前の記事【国民健康保険料】2018年4月から保険料が変わりますの中で、国民健康保険の保険料は市町村単位でしたが、2018年4月から都道府県に統一され同じ保険料になるので保険料が高くなる市町村(主に郊外)と安くなる市町村(東京であれば都心の区部)があると紹介しました。

 

しかし、2018年4月から国民健康保険の運営主体が市町村から都道府県に移りますが、保険料の統一は未定のところが多いようです。

 

 

現状の保険料の決め方

 

地域(市町村)によって、加入者の所得や年齢、医療費が違い同じ都道府県の市町村でも保険料は違っていました。
東京都を例にとると都心の区部で高く、郊外の市町村が安いのが一般的でした。

例えば、東京を例にとると以下になります。

  •  都心の千代田区は133,622円
  •  伊豆7島の三宅村では40,705円

千代田区は、三宅村の3.3倍になります。

 

 

都道府県で保険料を統一する状況

 

国民健康保険の保険料の統一について日本経済新聞の調査によると以下のようになっているとのことです。

 

□ 保険料の統一を具体的に検討している都道府県

保険料の統一を具体的に検討しているのは、宮城、山梨、富山、静岡、滋賀、大阪、奈良、広島、佐賀の9府県です。

 

□ 現段階で具体的に検討していない都道府県

現段階で具体的に検討していないのは、以下の31都道府県です。

  •  青森、秋田、山形、岩手、福島の東北5県
  •  茨城、栃木、群馬、東京、神奈川、埼玉、千葉の関東7都県
  •  新潟、長野、福井、愛知の甲信越・東海の4県
  •  三重、京都、兵庫、和歌山の近畿の4府県
  •  岡山、鳥取、島根の北陸・中国の3県
  •  高知、香川、愛媛、徳島の四国4県
  •  福岡、熊本、長崎、沖縄の九州・沖縄の4県

 

□ 未定の都道府県

現段階で未定なのは、北海道、石川、岐阜、山口、大分、宮崎、鹿児島の7道県

 

 

保険料の例

 

東京都の新宿区と三鷹市を例にとり2017年(平成29年)の国民健康保険料を計算してみます。
以下の4人家族モデルで計算します。

  •  夫42歳で前年度給与収入500万円
  •  妻38歳専業主婦で所得なし
  •  子供二人で所得なし

 

保険料は、以下の合計になります。

  •  医療分(所得割と均等割)
  •  後期高齢者支援金分(所得割と均等割)
  •  40歳以上の介護保険料(所得割と均等割)

 

均等割は、収入に関係なく子供から大人まで同一の金額です(市町村で変わります)。
所得割は、収入に応じて金額が変わります。
対象は収入金額でなく、必要経費(個人事業主など)や給与所得控除(会社員など)などを差し引いた額になります。
給与を得ている方の所得割の額は、前年度収入から給与所得控除(個人事業主などは必要経費)を差し引いた額から基礎控除33万円を引いた額が対象になります。
前年度収入500万のモデル家庭では夫の所得割対象額は、313万円になります。

 

□ 三鷹市

このモデルでの保険料は、下記の合計で年額387、400円になります(100円未満切り捨て)。

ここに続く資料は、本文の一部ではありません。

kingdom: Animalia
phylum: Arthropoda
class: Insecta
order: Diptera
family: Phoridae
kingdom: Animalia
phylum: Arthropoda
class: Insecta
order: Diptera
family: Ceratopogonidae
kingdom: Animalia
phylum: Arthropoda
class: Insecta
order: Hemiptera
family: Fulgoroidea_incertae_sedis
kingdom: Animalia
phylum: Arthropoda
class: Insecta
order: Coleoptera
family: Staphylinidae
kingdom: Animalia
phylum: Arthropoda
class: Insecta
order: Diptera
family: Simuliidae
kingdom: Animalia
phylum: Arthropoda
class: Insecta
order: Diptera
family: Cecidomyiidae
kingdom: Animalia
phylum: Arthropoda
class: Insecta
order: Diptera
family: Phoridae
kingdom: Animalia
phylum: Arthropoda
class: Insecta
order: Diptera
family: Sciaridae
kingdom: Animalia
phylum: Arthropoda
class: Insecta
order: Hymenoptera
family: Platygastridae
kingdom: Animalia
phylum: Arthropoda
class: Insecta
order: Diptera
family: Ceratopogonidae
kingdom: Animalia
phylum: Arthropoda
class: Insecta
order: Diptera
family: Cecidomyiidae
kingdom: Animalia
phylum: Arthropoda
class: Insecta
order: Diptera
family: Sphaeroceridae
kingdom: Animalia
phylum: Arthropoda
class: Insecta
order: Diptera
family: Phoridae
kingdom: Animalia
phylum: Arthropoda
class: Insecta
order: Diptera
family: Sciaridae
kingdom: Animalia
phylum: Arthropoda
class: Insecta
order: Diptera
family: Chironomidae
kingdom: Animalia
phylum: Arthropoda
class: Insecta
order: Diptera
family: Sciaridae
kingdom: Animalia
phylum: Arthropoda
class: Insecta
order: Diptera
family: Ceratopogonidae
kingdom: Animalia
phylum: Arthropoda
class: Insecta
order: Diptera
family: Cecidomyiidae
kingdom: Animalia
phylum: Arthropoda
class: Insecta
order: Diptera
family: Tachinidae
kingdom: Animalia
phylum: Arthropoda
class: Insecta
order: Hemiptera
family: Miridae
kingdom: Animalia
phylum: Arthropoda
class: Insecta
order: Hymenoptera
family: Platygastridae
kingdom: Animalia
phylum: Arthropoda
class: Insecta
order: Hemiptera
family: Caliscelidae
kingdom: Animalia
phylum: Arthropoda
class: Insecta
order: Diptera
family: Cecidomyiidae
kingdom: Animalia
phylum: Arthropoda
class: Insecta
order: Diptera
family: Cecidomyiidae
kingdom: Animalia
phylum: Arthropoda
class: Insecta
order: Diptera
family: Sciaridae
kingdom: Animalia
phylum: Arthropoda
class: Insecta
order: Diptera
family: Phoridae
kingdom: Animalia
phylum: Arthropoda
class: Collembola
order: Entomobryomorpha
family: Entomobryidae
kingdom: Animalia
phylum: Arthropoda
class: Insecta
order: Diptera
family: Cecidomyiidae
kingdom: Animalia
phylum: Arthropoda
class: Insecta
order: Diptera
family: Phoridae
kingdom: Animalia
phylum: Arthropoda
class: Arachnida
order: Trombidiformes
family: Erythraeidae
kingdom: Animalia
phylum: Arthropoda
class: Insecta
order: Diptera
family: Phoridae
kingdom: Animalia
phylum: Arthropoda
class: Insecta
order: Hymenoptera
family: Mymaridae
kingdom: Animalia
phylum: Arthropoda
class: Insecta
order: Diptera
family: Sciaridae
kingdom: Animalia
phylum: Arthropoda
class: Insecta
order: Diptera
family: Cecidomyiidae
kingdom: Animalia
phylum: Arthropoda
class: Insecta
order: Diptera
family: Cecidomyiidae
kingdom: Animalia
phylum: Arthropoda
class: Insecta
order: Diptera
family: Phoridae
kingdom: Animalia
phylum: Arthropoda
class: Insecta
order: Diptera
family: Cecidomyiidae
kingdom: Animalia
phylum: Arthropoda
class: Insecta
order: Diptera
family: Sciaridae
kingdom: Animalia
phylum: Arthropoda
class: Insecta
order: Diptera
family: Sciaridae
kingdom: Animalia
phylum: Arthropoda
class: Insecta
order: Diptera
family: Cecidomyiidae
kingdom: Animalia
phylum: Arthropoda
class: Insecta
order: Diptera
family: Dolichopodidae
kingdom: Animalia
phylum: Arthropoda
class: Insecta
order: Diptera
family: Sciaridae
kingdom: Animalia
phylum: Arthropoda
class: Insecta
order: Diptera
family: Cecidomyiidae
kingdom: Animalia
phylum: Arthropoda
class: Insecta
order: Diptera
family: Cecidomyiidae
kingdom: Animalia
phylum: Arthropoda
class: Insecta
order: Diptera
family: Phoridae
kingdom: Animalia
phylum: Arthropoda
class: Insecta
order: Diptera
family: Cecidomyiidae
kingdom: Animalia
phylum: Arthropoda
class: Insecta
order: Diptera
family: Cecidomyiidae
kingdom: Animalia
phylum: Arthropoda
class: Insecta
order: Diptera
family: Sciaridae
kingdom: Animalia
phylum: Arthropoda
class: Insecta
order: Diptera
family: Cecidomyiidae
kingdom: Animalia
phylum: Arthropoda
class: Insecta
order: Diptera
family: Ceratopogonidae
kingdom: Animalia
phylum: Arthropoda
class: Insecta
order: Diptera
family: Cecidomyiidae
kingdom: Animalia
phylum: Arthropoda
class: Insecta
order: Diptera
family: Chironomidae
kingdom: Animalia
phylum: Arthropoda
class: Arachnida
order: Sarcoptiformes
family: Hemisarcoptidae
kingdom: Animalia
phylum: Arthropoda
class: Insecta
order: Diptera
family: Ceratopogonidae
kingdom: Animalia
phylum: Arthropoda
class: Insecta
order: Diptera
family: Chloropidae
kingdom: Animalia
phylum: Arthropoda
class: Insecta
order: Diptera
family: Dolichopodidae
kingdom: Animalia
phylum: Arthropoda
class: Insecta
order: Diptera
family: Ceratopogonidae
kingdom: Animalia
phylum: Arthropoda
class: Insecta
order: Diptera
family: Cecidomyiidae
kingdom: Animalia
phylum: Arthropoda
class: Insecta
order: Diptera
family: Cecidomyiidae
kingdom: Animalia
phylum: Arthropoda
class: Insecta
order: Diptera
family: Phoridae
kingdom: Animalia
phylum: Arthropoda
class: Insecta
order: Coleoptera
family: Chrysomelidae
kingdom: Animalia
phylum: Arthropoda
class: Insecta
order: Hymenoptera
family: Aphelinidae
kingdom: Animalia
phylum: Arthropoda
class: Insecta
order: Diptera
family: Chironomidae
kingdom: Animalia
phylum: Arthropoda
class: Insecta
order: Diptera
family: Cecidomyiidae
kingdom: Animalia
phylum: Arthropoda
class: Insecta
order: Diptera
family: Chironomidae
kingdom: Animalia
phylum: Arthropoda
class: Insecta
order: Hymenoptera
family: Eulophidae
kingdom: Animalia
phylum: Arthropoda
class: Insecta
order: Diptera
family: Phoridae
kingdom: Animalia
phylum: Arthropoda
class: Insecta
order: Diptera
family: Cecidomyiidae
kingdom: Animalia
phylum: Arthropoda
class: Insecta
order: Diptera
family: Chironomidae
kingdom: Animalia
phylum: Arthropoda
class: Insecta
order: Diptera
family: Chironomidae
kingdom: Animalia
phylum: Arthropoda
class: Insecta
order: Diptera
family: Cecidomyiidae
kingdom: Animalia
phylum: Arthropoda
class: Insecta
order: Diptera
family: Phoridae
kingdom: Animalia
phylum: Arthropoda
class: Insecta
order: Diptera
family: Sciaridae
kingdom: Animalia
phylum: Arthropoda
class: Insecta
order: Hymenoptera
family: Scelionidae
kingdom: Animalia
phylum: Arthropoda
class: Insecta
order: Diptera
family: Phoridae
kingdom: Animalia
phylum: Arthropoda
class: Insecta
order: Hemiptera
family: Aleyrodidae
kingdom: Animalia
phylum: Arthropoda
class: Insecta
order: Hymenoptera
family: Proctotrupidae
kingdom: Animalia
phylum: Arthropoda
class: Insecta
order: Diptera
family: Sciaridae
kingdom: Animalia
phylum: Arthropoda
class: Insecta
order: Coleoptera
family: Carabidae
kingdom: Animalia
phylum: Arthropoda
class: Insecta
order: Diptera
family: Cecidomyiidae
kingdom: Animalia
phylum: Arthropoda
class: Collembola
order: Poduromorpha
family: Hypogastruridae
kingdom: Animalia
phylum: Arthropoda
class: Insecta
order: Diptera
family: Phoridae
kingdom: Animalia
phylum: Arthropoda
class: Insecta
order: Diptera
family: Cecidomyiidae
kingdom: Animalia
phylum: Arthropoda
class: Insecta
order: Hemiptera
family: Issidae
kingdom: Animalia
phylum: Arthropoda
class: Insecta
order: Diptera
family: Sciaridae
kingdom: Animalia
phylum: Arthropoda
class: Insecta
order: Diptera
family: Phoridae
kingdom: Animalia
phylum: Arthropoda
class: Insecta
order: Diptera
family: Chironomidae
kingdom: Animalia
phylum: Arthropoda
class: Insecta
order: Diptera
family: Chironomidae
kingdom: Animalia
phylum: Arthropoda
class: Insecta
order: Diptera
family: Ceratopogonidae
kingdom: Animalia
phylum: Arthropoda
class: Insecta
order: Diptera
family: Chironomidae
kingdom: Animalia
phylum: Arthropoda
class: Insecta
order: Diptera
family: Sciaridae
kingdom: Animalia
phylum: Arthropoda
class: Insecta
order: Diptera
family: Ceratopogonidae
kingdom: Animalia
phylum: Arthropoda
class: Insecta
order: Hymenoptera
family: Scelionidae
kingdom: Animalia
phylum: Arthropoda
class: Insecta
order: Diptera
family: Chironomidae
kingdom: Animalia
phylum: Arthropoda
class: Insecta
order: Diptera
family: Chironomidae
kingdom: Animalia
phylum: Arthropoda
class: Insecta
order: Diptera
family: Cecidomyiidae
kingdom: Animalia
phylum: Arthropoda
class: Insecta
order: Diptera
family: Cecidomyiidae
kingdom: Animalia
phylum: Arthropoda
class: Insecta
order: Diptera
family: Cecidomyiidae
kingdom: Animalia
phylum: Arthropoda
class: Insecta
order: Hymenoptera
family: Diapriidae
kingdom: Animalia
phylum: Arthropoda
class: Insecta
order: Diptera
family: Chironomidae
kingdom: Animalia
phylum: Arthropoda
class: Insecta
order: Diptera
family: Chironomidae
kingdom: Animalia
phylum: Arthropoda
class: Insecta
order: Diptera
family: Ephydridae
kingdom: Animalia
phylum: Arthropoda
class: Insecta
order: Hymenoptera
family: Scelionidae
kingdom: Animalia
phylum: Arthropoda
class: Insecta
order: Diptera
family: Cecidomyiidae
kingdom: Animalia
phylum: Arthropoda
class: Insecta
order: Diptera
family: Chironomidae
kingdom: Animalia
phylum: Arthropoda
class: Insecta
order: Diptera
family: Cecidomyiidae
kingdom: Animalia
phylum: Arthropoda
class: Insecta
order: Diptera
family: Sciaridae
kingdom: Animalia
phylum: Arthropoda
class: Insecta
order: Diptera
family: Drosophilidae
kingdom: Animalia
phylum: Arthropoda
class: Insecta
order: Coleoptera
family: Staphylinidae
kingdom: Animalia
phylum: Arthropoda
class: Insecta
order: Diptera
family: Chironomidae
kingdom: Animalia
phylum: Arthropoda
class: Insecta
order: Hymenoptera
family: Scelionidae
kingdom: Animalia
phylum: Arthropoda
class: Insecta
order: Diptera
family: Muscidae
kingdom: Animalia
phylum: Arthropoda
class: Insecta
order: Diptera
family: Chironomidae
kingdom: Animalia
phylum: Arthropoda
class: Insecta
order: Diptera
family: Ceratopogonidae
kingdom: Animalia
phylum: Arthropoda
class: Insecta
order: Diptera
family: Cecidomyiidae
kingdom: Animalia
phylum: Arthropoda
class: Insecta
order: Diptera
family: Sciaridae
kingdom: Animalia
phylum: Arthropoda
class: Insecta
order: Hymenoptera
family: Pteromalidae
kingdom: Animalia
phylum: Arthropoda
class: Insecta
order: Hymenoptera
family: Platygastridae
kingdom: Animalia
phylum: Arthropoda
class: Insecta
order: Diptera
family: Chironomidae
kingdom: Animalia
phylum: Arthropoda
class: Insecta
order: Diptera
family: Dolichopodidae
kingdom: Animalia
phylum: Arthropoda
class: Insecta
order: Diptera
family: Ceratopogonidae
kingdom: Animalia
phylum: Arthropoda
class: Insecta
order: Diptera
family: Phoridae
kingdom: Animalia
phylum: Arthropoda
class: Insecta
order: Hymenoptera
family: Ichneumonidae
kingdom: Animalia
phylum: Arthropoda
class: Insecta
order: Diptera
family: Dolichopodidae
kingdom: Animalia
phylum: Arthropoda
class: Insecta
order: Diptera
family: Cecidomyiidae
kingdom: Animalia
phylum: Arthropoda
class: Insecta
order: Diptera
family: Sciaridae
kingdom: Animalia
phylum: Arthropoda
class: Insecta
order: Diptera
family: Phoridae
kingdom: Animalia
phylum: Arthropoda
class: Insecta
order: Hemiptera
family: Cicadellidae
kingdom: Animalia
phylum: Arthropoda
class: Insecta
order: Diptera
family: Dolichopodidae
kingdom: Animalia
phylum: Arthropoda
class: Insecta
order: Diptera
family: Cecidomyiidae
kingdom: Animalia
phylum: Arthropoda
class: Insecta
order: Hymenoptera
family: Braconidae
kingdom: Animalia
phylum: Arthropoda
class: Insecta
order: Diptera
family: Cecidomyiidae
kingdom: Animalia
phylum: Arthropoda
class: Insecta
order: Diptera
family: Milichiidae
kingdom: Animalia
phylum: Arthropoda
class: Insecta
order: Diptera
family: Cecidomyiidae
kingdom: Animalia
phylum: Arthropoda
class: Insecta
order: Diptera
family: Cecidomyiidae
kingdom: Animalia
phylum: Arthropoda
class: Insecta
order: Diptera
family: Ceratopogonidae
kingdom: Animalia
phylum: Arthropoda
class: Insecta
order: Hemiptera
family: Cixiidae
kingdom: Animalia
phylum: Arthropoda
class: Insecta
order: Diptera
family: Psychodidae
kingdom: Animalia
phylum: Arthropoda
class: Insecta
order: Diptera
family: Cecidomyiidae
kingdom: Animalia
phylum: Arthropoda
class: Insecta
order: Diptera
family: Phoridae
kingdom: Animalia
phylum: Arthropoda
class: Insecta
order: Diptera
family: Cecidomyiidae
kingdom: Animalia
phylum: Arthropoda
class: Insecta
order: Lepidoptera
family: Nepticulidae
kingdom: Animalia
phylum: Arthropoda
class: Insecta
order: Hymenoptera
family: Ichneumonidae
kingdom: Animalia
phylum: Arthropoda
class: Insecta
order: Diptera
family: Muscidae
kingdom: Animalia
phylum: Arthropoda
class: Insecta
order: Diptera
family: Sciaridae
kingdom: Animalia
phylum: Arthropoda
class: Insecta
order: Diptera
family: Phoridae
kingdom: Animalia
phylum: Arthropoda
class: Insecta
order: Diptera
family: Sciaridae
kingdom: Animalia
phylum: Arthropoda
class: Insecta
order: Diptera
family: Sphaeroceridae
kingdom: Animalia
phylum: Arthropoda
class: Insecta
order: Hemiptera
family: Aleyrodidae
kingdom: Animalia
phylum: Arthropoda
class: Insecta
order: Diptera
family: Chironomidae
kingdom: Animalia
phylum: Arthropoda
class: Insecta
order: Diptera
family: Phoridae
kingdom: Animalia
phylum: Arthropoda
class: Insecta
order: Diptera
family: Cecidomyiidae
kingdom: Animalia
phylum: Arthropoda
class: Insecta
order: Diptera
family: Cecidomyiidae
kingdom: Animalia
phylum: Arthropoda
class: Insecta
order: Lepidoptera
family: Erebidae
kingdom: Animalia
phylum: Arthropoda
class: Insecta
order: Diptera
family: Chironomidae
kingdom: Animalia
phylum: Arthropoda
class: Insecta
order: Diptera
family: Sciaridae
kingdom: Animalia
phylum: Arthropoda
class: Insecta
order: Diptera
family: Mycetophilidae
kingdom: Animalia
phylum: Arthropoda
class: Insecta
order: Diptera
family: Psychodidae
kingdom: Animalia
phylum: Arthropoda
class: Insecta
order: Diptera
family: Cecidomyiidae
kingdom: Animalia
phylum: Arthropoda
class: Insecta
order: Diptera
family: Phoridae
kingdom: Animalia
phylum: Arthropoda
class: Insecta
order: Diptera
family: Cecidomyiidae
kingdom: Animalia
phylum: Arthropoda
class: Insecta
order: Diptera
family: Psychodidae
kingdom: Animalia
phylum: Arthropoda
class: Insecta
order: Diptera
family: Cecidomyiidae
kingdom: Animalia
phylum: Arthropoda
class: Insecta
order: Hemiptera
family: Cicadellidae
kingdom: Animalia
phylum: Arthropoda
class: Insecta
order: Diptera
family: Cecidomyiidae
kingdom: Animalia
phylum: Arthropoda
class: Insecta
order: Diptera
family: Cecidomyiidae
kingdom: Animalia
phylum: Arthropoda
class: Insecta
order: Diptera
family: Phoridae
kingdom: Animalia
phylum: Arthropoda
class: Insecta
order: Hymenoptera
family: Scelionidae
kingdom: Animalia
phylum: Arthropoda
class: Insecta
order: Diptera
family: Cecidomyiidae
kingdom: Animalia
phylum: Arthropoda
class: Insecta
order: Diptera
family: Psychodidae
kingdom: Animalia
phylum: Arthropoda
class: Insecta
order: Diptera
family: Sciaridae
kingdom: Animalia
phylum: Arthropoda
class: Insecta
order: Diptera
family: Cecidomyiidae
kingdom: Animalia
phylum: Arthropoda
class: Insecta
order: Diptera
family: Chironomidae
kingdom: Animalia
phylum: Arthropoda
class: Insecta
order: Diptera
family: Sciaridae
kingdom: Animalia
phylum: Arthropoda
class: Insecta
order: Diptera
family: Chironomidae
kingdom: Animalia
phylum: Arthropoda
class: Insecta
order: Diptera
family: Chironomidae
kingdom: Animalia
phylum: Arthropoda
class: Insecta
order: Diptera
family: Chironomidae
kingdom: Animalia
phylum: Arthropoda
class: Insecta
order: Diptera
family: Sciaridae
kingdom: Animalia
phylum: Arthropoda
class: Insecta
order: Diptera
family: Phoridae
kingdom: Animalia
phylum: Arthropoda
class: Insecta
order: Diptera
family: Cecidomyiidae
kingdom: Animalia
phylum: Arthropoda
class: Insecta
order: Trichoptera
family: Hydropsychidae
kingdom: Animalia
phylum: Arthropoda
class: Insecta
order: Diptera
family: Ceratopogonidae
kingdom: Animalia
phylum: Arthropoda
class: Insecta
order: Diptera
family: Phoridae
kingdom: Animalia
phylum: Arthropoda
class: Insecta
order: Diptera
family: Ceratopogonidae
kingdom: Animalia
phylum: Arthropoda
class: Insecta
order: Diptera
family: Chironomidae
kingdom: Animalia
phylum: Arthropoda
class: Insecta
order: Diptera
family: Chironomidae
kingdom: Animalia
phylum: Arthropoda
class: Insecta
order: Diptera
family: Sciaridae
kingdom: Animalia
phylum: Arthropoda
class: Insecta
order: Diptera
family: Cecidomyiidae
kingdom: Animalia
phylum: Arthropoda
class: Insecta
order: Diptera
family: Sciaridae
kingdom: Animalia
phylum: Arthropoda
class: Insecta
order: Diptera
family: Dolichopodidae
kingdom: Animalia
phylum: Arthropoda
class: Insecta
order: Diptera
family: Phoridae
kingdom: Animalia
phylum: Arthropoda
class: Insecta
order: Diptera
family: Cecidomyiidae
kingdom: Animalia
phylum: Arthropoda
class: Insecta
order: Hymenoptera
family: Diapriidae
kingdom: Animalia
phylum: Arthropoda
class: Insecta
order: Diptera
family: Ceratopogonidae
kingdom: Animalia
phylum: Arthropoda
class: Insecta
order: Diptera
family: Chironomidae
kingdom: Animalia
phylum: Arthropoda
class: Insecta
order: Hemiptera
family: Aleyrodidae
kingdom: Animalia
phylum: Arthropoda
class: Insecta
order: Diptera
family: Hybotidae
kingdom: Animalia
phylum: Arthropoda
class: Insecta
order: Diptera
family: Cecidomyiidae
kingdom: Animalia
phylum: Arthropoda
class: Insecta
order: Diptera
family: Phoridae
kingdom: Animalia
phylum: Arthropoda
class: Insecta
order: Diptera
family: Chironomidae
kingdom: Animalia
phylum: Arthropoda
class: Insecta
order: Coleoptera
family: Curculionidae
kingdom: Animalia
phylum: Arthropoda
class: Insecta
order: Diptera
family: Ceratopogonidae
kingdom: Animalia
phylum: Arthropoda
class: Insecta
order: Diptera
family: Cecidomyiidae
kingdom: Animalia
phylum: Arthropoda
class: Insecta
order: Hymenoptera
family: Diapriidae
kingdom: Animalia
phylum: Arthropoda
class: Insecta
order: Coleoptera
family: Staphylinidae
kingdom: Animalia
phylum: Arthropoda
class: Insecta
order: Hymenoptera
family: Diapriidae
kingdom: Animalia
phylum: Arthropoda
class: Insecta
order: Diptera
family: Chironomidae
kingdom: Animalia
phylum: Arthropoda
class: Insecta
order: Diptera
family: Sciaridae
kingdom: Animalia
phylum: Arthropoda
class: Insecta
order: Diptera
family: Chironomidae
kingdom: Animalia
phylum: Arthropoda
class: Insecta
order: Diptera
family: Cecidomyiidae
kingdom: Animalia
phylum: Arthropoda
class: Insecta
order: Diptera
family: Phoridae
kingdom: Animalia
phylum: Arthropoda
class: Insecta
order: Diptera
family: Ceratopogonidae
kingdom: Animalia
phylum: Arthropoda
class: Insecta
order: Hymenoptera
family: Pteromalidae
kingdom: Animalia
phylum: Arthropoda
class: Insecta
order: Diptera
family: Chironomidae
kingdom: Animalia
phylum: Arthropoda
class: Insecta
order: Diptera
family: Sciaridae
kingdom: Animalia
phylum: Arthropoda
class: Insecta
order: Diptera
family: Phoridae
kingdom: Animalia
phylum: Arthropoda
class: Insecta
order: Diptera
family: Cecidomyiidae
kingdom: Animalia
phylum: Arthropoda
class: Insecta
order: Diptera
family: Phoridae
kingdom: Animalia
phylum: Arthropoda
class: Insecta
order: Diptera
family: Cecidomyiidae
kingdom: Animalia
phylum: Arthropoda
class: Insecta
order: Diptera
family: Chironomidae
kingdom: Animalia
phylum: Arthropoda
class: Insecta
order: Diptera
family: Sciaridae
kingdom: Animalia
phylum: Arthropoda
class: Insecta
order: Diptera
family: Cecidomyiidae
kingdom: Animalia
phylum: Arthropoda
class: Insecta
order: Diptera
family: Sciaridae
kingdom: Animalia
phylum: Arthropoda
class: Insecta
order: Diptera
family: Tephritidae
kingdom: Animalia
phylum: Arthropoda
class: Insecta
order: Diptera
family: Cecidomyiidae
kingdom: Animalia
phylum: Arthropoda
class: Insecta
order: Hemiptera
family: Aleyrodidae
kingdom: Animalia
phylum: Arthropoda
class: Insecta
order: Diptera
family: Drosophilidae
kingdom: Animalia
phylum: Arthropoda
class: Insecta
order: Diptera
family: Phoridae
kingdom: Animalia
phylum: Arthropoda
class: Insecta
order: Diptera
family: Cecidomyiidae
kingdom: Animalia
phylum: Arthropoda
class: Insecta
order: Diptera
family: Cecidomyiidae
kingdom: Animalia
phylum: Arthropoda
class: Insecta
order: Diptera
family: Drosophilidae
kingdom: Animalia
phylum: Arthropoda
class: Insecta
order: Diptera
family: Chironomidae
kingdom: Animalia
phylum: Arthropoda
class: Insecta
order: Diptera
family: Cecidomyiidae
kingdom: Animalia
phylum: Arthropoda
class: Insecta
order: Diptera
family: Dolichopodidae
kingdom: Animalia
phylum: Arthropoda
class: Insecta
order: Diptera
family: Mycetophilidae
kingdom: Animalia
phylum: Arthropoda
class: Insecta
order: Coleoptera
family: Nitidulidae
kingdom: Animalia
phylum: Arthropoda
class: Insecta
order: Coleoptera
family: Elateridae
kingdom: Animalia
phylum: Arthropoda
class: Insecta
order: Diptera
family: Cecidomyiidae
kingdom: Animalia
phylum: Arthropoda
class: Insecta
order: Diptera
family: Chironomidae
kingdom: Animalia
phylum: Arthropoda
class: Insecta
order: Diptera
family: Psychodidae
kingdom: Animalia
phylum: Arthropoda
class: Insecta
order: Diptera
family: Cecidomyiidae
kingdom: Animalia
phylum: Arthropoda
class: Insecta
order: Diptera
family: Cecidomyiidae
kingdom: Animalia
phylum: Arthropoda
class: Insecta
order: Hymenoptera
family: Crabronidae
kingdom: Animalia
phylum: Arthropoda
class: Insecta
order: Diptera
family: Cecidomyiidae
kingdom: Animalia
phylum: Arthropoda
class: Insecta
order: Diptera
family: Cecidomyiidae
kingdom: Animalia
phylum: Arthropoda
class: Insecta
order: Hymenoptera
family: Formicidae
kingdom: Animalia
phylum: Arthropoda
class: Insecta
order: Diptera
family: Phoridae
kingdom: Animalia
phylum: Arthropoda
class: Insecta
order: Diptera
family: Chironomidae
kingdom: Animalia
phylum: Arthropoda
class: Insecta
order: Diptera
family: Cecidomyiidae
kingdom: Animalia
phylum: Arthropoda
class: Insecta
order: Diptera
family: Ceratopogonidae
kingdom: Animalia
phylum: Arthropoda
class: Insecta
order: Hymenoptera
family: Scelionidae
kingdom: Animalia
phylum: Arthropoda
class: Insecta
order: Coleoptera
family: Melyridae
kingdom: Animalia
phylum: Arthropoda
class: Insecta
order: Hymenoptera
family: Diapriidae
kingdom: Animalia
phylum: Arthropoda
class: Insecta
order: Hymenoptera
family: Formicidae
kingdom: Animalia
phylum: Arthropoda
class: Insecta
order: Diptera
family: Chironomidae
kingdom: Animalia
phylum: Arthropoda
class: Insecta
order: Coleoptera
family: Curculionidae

  •  医療分の均等割は25,000円の4人分で100,000円
  •  医療分の所得割は3,130,000円の4.7%で147,110円
  •  支援分の均等割は8,500円の4人分で34,000円
  •  支援分の所得割は3,130,000円の1.6%で50,080円
  •  介護保険の均等割は12,500円の1人分で12,500円
  •  介護保険の所得割は3,130,000円の1.4%で43,820円

 

新宿区

このモデルでの保険料は、下記の合計で年額554、300円になります(100円未満切り捨て)。

  •  医療分の均等割は38,400円の4人分で153,600円
  •  医療分の所得割は3,130,000円の7.47%で233,811円
  •  支援分の均等割は11,100円の4人分で44,400円
  •  支援分の所得割は3,130,000円の1.96%で61,348円
  •  介護保険の均等割は15,600円の1人分で15,600円
  •  介護保険の所得割は3,130,000円の1.46%で45,698円

 

年間給与500万円の方は、社会保険に加入し国民健康保険に加入するのは少ないと思いますので、自分の確定申告書の所得金額の合計額で計算してください。
同じモデルでも新宿区と三鷹市の保険料の差は、166,900円にもなり住んでいる市町村で大きく違います。

企業社員の加入する健康保険の保険料は、労使折半であることと扶養家族の保険料は無料なので国民健康保険よりはかなり安くなります(計算方式が異なるので単純に2分の1にはなりません)。

小・中学生の治療費の自己負担分を無料にしている市町村は多いいのですが、国民健康保険の保険料は子供にもかかり負担は重くなります。